Oil Authority's earlier coverage documented the specific events that drove the spike, including a Brent move to $79.25 as the US-Iran ceasefire collapsed and a subsequent three-million-barrel crude inventory build that sent WTI back to $71.57. Friday's price sits just three cents above that post-build level, suggesting the market has largely absorbed the geopolitical shock. The Brent-WTI spread of $4.47 confirms that European benchmarks carry slightly more residual risk premium than US grades, consistent with Brent's closer exposure to Hormuz supply lanes.
Macquarie and Goldman Diverge on the Forward Price Ceiling
Macquarie strategists said Friday that current US-Iran tensions will be relatively short-lived, according to Rigzone. That view, if accurate, would remove whatever residual geopolitical premium remains in crude and push prices toward supply-demand fundamentals. Goldman Sachs set a fourth-quarter 2026 Brent target of $80 per barrel, as Oil Authority reported earlier this week.
Oil Authority synthesis: Goldman's $80 Q4 Brent target implies WTI in the range of $74 to $76, using the historical Brent-WTI spread of $3.50 to $4.50. Friday's observed spread of $4.47 sits at the high end of that range. WTI at $71.60 is already $2.40 to $4.40 below the implied Goldman WTI ceiling, meaning the market has priced in a more bearish scenario than Goldman's base case. Either Goldman revises its target downward, or prices recover as tensions de-escalate on Macquarie's shorter timeline.
Hormuz Traffic Holds at 6 Million Barrels Per Day Despite Conflict
Oil tanker traffic through and around the Strait of Hormuz persisted Friday, with vessels routing along the Omani coastline to avoid Iranian-controlled northern passage lanes. US Central Command reported facilitating transit of approximately 380 million barrels of crude since early May, equivalent to roughly 5.4 million barrels per day. Combined with Iranian flows, total throughput in the Hormuz corridor exceeded 6 million barrels daily, according to World Oil's Friday report. Those volumes show that physical supply disruption has been smaller in practice than the magnitude of the June price spike implied.
Where Permian Basin Producers Stand at $71.60 WTI
Most Permian Basin light tight oil operators generate positive cash flow at WTI prices above $45 to $55 per barrel, leaving current prices in profitable territory.

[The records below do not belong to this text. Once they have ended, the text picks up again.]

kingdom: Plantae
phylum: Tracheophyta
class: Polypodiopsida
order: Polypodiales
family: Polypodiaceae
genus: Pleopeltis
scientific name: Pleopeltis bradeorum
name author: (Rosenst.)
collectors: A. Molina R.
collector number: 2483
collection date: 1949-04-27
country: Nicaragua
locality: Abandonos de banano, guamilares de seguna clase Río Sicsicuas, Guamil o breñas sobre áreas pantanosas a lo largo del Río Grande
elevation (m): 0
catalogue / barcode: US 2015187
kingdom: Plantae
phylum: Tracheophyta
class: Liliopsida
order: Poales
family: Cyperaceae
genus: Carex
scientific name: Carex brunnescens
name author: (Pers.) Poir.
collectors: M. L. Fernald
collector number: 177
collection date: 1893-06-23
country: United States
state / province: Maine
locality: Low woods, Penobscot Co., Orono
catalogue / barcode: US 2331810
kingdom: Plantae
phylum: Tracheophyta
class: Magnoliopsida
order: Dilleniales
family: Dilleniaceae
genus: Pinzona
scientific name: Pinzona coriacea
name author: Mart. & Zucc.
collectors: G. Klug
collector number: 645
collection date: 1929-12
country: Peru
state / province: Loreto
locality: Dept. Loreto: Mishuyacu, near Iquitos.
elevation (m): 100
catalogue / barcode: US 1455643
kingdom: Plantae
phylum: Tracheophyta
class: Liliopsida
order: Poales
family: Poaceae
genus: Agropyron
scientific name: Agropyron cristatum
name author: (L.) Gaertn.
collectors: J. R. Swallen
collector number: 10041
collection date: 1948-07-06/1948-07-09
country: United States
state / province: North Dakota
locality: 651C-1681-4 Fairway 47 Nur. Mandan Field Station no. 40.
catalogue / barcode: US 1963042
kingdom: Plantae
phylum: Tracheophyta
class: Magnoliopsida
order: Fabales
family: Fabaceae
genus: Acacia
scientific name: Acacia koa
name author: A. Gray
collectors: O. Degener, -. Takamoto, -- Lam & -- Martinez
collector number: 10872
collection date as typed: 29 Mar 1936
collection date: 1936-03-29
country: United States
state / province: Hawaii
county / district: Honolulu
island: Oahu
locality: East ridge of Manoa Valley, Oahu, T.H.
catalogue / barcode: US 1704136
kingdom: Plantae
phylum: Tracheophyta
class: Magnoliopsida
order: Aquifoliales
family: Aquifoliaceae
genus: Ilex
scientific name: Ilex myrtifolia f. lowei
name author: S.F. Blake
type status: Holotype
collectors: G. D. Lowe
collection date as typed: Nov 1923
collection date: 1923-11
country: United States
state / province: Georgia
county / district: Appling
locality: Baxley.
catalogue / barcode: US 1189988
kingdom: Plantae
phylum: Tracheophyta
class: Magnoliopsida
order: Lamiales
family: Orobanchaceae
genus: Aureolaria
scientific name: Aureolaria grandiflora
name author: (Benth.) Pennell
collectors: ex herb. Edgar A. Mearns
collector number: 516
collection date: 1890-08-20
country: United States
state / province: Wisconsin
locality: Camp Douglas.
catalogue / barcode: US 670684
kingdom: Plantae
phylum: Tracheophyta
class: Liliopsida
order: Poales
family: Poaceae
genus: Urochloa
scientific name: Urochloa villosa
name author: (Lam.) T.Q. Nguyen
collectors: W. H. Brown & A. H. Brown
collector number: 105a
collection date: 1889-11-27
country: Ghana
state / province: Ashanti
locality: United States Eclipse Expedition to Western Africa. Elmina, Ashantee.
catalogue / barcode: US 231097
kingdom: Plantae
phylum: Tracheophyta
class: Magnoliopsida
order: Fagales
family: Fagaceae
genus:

The Permian now accounts for approximately 48 percent of US crude output, as Oil Authority previously reported, meaning WTI price movements carry outsized weight for the sector's aggregate financial health. Henry Hub natural gas settled near $2.943 per MMBtu on Friday, down 2.29 percent, adding a margin headwind for producers with material associated gas volumes.
The IEA warned this week that renewed US-Iran fighting would affect projections for the global oil surplus, according to OilPrice.com. If Macquarie's short-lived tension thesis proves correct, the supply side of that surplus calculation could shift quickly. North American producers will face a price environment shaped more by demand fundamentals and OPEC production decisions than by geopolitical premiums as the third quarter progresses.